Start of Raw data
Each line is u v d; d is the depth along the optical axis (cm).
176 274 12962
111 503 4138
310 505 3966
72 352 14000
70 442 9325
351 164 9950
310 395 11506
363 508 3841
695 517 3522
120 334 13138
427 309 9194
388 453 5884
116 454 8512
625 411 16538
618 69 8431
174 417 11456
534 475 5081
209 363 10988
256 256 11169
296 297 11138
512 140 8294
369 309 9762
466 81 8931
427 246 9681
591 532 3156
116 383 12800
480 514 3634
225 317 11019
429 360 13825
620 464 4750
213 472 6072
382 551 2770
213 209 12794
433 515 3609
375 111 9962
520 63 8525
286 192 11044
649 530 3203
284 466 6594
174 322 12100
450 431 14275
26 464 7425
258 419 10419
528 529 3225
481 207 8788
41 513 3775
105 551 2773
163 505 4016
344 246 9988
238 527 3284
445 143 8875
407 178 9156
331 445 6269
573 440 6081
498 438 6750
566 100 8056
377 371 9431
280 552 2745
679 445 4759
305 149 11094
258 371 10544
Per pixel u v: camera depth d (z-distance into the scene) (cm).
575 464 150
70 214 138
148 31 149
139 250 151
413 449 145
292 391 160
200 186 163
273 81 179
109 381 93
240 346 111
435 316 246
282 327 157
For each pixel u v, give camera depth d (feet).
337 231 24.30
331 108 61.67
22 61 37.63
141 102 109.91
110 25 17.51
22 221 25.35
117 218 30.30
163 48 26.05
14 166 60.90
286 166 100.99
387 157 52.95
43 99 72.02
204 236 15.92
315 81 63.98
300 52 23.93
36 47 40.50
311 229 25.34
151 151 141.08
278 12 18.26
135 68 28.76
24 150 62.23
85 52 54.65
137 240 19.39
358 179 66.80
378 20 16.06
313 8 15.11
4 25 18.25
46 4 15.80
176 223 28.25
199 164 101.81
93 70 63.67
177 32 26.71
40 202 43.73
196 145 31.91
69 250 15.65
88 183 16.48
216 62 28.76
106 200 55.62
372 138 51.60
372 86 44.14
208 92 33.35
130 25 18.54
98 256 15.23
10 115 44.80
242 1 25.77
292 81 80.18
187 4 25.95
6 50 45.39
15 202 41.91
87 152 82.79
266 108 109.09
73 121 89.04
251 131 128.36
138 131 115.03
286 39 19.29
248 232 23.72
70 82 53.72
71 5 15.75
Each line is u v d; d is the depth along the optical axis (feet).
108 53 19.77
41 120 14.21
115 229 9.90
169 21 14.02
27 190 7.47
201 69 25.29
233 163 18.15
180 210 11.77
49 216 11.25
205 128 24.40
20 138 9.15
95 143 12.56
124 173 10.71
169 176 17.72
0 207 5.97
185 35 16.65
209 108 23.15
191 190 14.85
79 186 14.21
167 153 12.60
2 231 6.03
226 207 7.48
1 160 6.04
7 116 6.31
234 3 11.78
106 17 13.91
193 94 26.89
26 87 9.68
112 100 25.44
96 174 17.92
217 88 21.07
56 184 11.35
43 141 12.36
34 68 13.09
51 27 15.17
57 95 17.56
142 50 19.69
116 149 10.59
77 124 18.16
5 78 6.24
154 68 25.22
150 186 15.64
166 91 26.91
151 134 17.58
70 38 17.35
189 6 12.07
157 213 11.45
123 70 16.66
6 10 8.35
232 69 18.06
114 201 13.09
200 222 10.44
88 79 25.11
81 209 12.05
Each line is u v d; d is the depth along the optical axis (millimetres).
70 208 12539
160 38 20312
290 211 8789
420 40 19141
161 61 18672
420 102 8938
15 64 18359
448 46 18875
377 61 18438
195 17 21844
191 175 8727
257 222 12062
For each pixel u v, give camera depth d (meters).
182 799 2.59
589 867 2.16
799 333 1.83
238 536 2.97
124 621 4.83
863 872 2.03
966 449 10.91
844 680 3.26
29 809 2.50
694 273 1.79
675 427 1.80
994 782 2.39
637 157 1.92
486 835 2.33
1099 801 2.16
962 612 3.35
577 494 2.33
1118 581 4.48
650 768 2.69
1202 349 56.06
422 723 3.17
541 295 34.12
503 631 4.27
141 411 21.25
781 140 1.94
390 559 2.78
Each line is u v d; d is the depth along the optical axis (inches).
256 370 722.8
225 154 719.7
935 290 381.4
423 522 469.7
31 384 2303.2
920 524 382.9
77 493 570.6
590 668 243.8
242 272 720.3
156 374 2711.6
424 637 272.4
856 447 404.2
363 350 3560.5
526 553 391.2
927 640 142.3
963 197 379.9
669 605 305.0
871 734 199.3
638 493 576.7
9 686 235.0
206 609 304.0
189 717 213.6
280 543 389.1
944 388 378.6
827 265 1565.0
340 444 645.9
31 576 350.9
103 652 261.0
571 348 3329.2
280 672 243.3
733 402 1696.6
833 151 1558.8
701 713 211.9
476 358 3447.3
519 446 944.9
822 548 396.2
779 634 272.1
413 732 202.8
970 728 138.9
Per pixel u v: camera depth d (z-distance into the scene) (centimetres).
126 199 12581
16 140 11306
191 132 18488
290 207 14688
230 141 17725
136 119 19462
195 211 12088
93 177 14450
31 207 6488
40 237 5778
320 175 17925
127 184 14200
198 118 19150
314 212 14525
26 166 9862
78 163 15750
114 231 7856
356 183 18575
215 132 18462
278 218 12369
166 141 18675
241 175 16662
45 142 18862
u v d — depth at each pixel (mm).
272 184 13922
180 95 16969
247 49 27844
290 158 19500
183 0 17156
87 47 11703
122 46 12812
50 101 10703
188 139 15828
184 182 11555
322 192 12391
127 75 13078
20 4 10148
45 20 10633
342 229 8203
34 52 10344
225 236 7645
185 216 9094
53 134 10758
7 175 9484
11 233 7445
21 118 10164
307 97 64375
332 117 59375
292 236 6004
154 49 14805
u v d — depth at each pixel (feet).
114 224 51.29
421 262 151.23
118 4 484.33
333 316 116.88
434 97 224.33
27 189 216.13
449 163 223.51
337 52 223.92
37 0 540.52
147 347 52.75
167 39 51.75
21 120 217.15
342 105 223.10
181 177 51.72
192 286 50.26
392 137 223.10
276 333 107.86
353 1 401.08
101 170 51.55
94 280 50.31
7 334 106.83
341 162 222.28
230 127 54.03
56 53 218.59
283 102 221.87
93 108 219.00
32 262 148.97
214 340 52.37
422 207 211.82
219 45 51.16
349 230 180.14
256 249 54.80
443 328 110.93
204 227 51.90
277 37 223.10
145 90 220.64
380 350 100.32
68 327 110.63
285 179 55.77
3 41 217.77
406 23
End of Raw data
_What is required_. Copy out the lines above, from the one holding "21 118 10164" through the final line, with no other lines.

_Solution for this exercise_.
21 118 10164
307 97 64375
332 117 59375
292 236 6004
154 49 14805
u v d — depth at each pixel (feet).
114 224 51.29
421 262 151.23
118 4 484.33
333 316 116.88
434 97 224.33
27 189 216.13
449 163 223.51
337 52 223.92
37 0 540.52
147 347 52.75
167 39 51.75
21 120 217.15
342 105 223.10
181 177 51.72
192 286 50.26
392 137 223.10
276 333 107.86
353 1 401.08
101 170 51.55
94 280 50.31
7 334 106.83
341 162 222.28
230 127 54.03
56 53 218.59
283 102 221.87
93 108 219.00
32 262 148.97
214 340 52.37
422 207 211.82
219 45 51.16
349 230 180.14
256 249 54.80
443 328 110.93
204 227 51.90
277 37 223.10
145 90 220.64
380 350 100.32
68 327 110.63
285 179 55.77
3 41 217.77
406 23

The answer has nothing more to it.